02/06/2009 05:12 am ET Updated Dec 06, 2017

Replacing Rahm: Feigenholtz, Fritchey, Geoghegan Enter Fray, Daley Staying Neutral (VIDEO)

Mayor Daley announced his intention to stay neutral in the crowded Congressional race to succeed incoming White House chief of staff Rahm Emanuel, the Tribune reports:

The mayor said he doubted that he would endorse anyone in the special election for the 5th Congressional District.

Daley's patronage armies worked to elect Emanuel, a former mayoral campaign aide, as a congressman representing much of Chicago's North Side.

Daley's comments follow a Sun-Times report that Ald. Pat O'Connor (40th) is the likely candidate to receive the Democratic Party's endorsement-- and the reams of campaign help that comes with it-- after Ald. Tom Allen (38th) said he would not run. O'Connor, who is Daley's unofficial City Council floor leader, has not declared his candidacy.

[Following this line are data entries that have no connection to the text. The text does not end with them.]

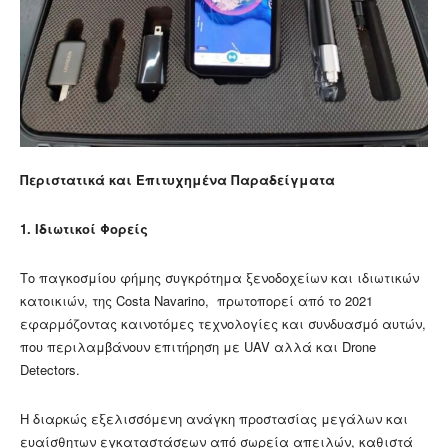
Περιστατικά
και Επιτυχημένα Παραδείγματα
1. Ιδιωτικοί Φορείς
Το παγκοσμίου φήμης συγκρότημα ξενοδοχείων και ιδιωτικών
κατοικιών, της Costa Navarino, πρωτοπορεί από το 2021
εφαρμόζοντας καινοτόμες τεχνολογίες και συνδυασμό αυτών,
που περιλαμβάνουν επιτήρηση με UAV αλλά και Drone
Detectors.
Η διαρκώς εξελισσόμενη ανάγκη προστασίας μεγάλων και
ευαίσθητων εγκαταστάσεων από σωρεία απειλών, καθιστά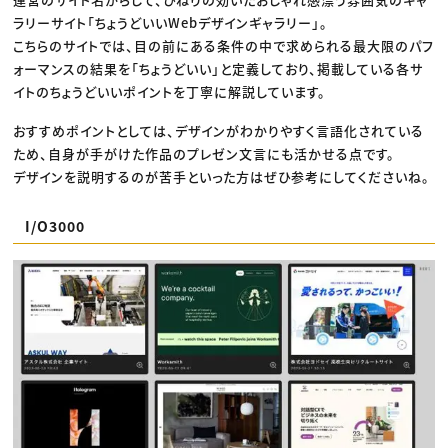
ラリーサイト「ちょうどいいWebデザインギャラリー」。
こちらのサイトでは、目の前にある条件の中で求められる最大限のパフ
ォーマンスの結果を「ちょうどいい」と定義しており、掲載している各サ
イトのちょうどいいポイントを丁寧に解説しています。
おすすめポイントとしては、デザインがわかりやすく言語化されている
ため、自身が手がけた作品のプレゼン文言にも活かせる点です。
デザインを説明するのが苦手といった方はぜひ参考にしてくださいね。
I/O3000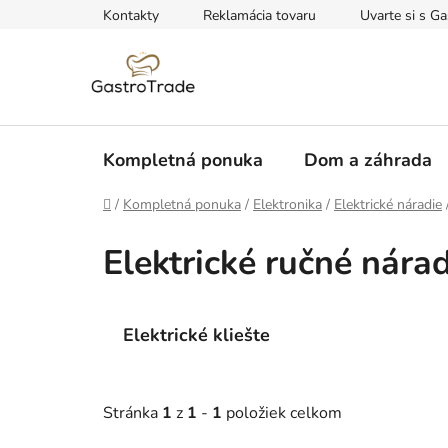
Prejsť
Kontakty
Reklamácia tovaru
Uvarte si s Ga
na
obsah
Kompletná ponuka
Dom a záhrada
Domov
/
Kompletná ponuka
/
Elektronika
/
Elektrické náradie
Elektrické ručné nárad
Elektrické kliešte
Stránka
1
z
1
-
1
položiek celkom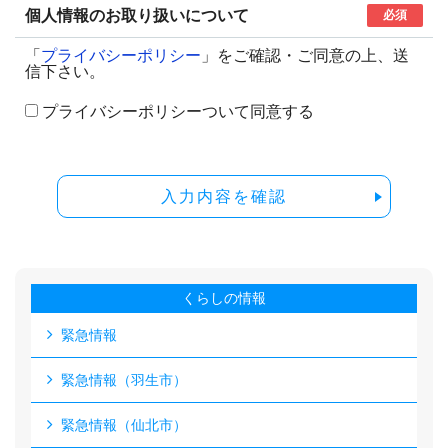
個人情報のお取り扱いについて
必須
「
プライバシーポリシー
」をご確認・ご同意の上、送
信下さい。
プライバシーポリシーついて同意する
入力内容を確認
くらしの情報
緊急情報
緊急情報（羽生市）
緊急情報（仙北市）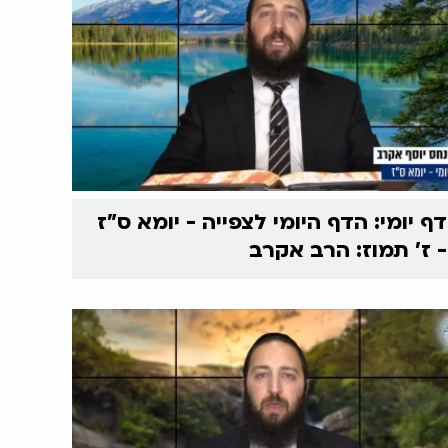
דף יומי: הדף היומי לצפייה - יומא ס"ז
- ז’ תמוז: הרב אקרב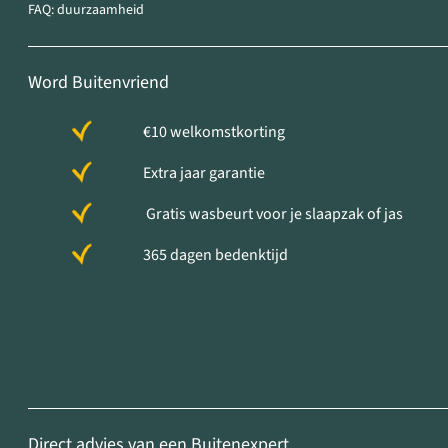
FAQ: duurzaamheid
Word Buitenvriend
€10 welkomstkorting
Extra jaar garantie
Gratis wasbeurt voor je slaapzak of jas
365 dagen bedenktijd
Direct advies van een Buitenexpert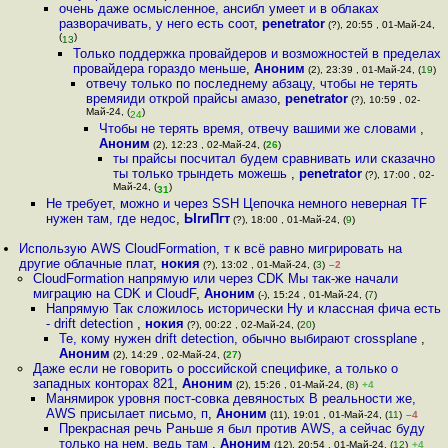
очень даже осмысленное, ансибл умеет и в облаках
разворачивать, у него есть соот
,
penetrator
(?), 20:55 , 01-Май-24,
(
)
13
Только поддержка провайдеров и возможностей в пределах
провайдера гораздо меньше
,
Аноним
(2), 23:39 , 01-Май-24, (
19
)
отвечу только по последнему абзацу, чтобы не терять
времяиди открой прайсы амазо
,
penetrator
(?), 10:59 , 02-
Май-24, (
)
24
Чтобы не терять время, отвечу вашими же словами
,
Аноним
(2), 12:23 , 02-Май-24, (
26
)
ты прайсы посчитал будем сравнивать или сказачно
ты только трындеть можешь
,
penetrator
(?), 17:00 , 02-
Май-24, (
)
31
Не требует, можно и через SSH Цепочка немного неверная TF
нужен там, где недос
,
ЫгиПгт
(?), 18:00 , 01-Май-24, (
9
)
Использую AWS CloudFormation, т к всё равно мигрировать на
другие облачные плат
,
нокия
(?), 13:02 , 01-Май-24, (
3
)
–2
CloudFormation напрямую или через CDK Мы так-же начали
миграцию на CDK и CloudF
,
Аноним
(-), 15:24 , 01-Май-24, (
7
)
Напрямую Так сложилось исторически Ну и классная фича есть
- drift detection
,
нокия
(?), 00:22 , 02-Май-24, (
20
)
Те, кому нужен drift detection, обычно выбирают crossplane
,
Аноним
(2), 14:29 , 02-Май-24, (
27
)
Даже если не говорить о российской специфике, а только о
западных конторах 821
,
Аноним
(2), 15:26 , 01-Май-24, (
8
)
+4
Манямирок уровня пост-совка девяностых В реальности же,
AWS присылает письмо, п
,
Аноним
(11), 19:01 , 01-Май-24, (
11
)
–4
Прекрасная речь Раньше я был против AWS, а сейчас буду
только на нем, ведь там
,
Аноним
(12), 20:54 , 01-Май-24, (
12
)
+4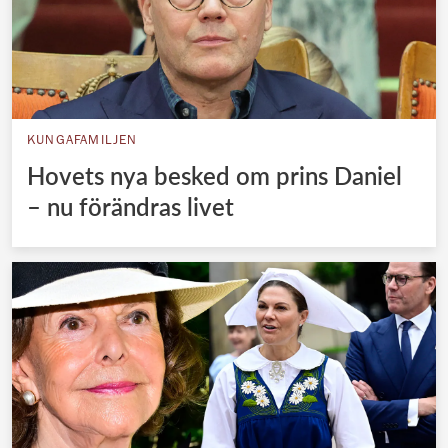
KUNGAFAMILJEN
Hovets nya besked om prins Daniel
– nu förändras livet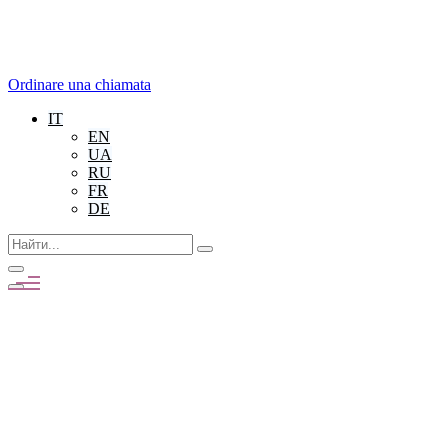
Ordinare una chiamata
IT
EN
UA
RU
FR
DE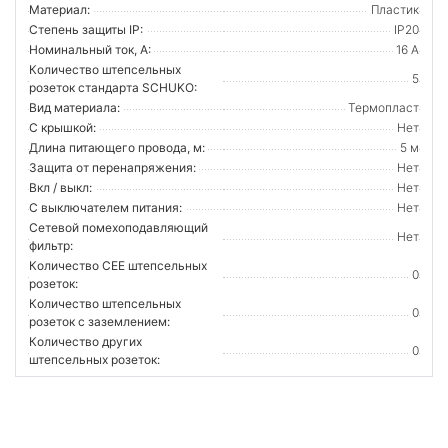
Материал:
Пластик
Степень защиты IP:
IP20
Номинальный ток, А:
16 А
Количество штепсельных
5
розеток стандарта SCHUKO:
Вид материала:
Термопласт
С крышкой:
Нет
Длина питающего провода, м:
5 м
Защита от перенапряжения:
Нет
Вкл / выкл:
Нет
С выключателем питания:
Нет
Сетевой помехоподавляющий
Нет
фильтр:
Количество CEE штепсельных
0
розеток:
Количество штепсельных
0
розеток с заземлением:
Количество других
0
штепсельных розеток: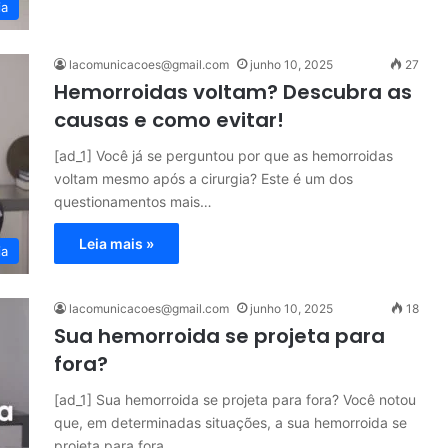
ia
lacomunicacoes@gmail.com
junho 10, 2025
27
Hemorroidas voltam? Descubra as
causas e como evitar!
[ad_1] Você já se perguntou por que as hemorroidas
voltam mesmo após a cirurgia? Este é um dos
questionamentos mais…
Leia mais »
ia
lacomunicacoes@gmail.com
junho 10, 2025
18
Sua hemorroida se projeta para
fora?
[ad_1] Sua hemorroida se projeta para fora? Você notou
que, em determinadas situações, a sua hemorroida se
projeta para fora…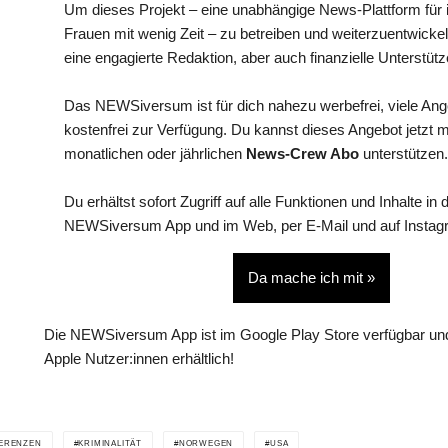
Um dieses Projekt – eine unabhängige News-Plattform für i
Frauen mit wenig Zeit – zu betreiben und weiterzuentwickel
eine engagierte Redaktion, aber auch finanzielle Unterstütz
Das NEWSiversum ist für dich nahezu werbefrei, viele An
kostenfrei zur Verfügung. Du kannst dieses Angebot jetzt 
monatlichen oder jährlichen
News-Crew Abo
unterstützen.
Du erhältst sofort Zugriff auf alle Funktionen und Inhalte in 
NEWSiversum App und im Web, per E-Mail und auf Instag
Da mache ich mit »
Die NEWSiversum App ist im Google Play Store verfügbar und
Apple Nutzer:innen erhältlich!
ERENZEN
KRIMINALITÄT
NORWEGEN
USA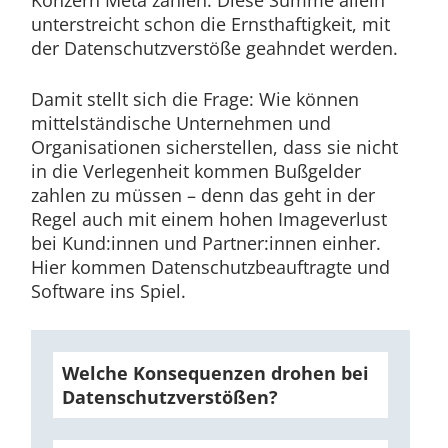
Konzern Meta zahlen. Diese Summe allein
unterstreicht schon die Ernsthaftigkeit, mit
der Datenschutzverstöße geahndet werden.
Damit stellt sich die Frage: Wie können
mittelständische Unternehmen und
Organisationen sicherstellen, dass sie nicht
in die Verlegenheit kommen Bußgelder
zahlen zu müssen – denn das geht in der
Regel auch mit einem hohen Imageverlust
bei Kund:innen und Partner:innen einher.
Hier kommen Datenschutzbeauftragte und
Software ins Spiel.
Welche Konsequenzen drohen bei
Datenschutzverstößen?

Labor lawyer and progressive writer Tom Geoghegan and State Reps. John Fritchey and Sara Feigenholtz officially joined the field Tuesday. Geoghegan declared his entry via a statement that appeared on a number of web sites (including The Huffington Post) while Fritchey used an announcement on his Facebook page, followed by an appearance on Fox's "Good Morning Chicago":

I've looked at this for many, many weeks now to see if this was the right choice to make. I think it's a very unique time in history. I came into the general assembly with President-elect Obama. We both came into the Illinois legislature in 1996. I think the opportunity to serve in an Obama administration -- in that Congress -- is a unique opportunity. The 5th District is a great district. It runs from the lakefront all the way to the Dupage County line. It's a great cross-section of the city and suburbs. I'm honored to have just an attempt to even try to represent the district.

Feigenholtz held a more formal kick off at her alma mater, Northeastern Illinois University:

Other candidates include Cook County Commissioner Mike Quigley, former Transportation Security Administration official Justin Oberman and former journalist and University of Chicago lecturer Charles Wheelan.

Feigenholtz said she has already raised $300,000, giving her a strong fundraising lead, according to the Sun-Times. Quigley told the paper he expects to match her numbers. Oberman, Wheelan and doctor Victor Forys all said they had raised over $100,000.